The Shawnee called him “Death Wind.” This came about because many Shawnees died at the edge of his town after hearing a strange moaning sound followed by the sharp stinging crack of Lewis’s smallbore rifle, and others reported seeing him flying away from the scene, his long black hair flowing in the breeze. It was said that when combed out his hair reached below his knees. At any rate, he was feared by the red man both because they believed he was a spirit of some kind and was protected and because they believed his gun was always loaded. He had learned to reload at a dead run, no small feat when you consider all that is involved when loading a flintlock rifle.

He also had a dead eye, as it was called. He could set a candle on each side of an axe, shoot at the edge of the axe, split the ball and put out both candles. The trouble with Lewis was that he hated Indians, as did many if not all of the whites that settled in that area. He had sworn an oath when he was fourteen to kill every Indian who crossed his path, an oath which he kept until his death in 1806. He died of yellow fever, and while ill with that fever he refused all medicines, saying that life was not worth living anymore because there were no more wild Indians to hunt. Lewis Wetzel died in Mississippi and his bones were returned to his home in 1950. He now rests with his family at Wheeling, West Virginia.

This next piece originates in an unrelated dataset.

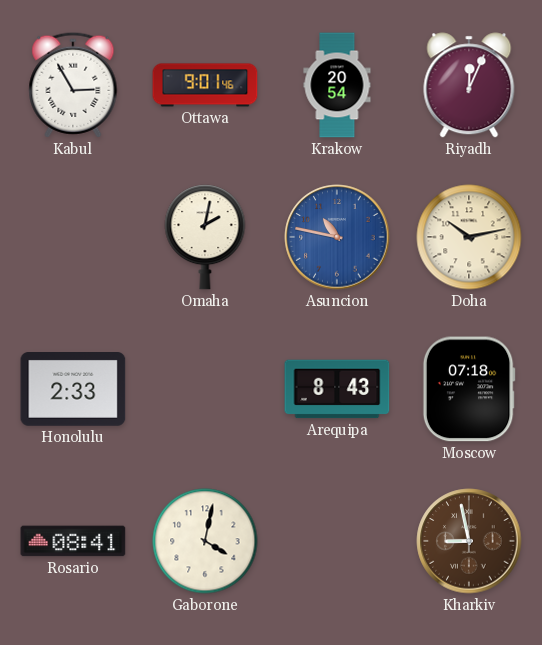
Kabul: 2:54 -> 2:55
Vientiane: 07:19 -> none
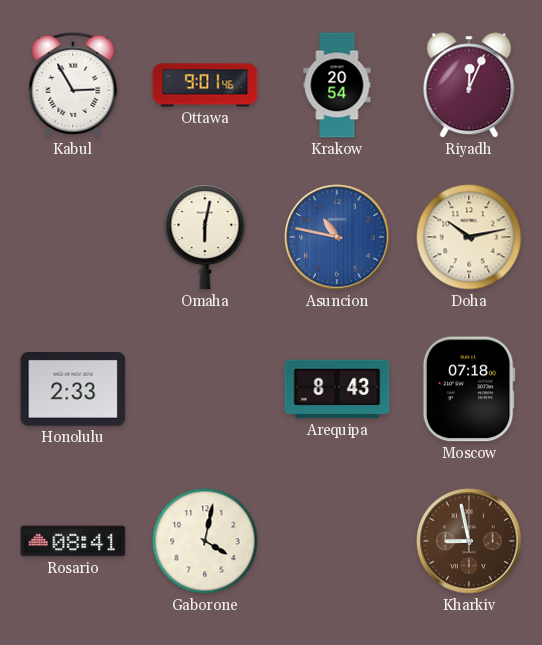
Omaha: 2:02 -> 6:02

Concerning the moaning sound reported by the Indians: it is believed that Lewis blew into his rifle bore to produce the sound, most likely the same sound that can be produced by blowing into a bottle. Can you imagine the sound that would have been produced using a .32 caliber rifle barrel about five feet long? His rifle, by the way, can be seen at the museum at Charleston, West Virginia.

But enough about that. Let’s get back to the gist of the story. Nothing much happened to me in those years. I did many of the things that a youngster should do and a lot of things that a youngster should not do, just about like every other boy.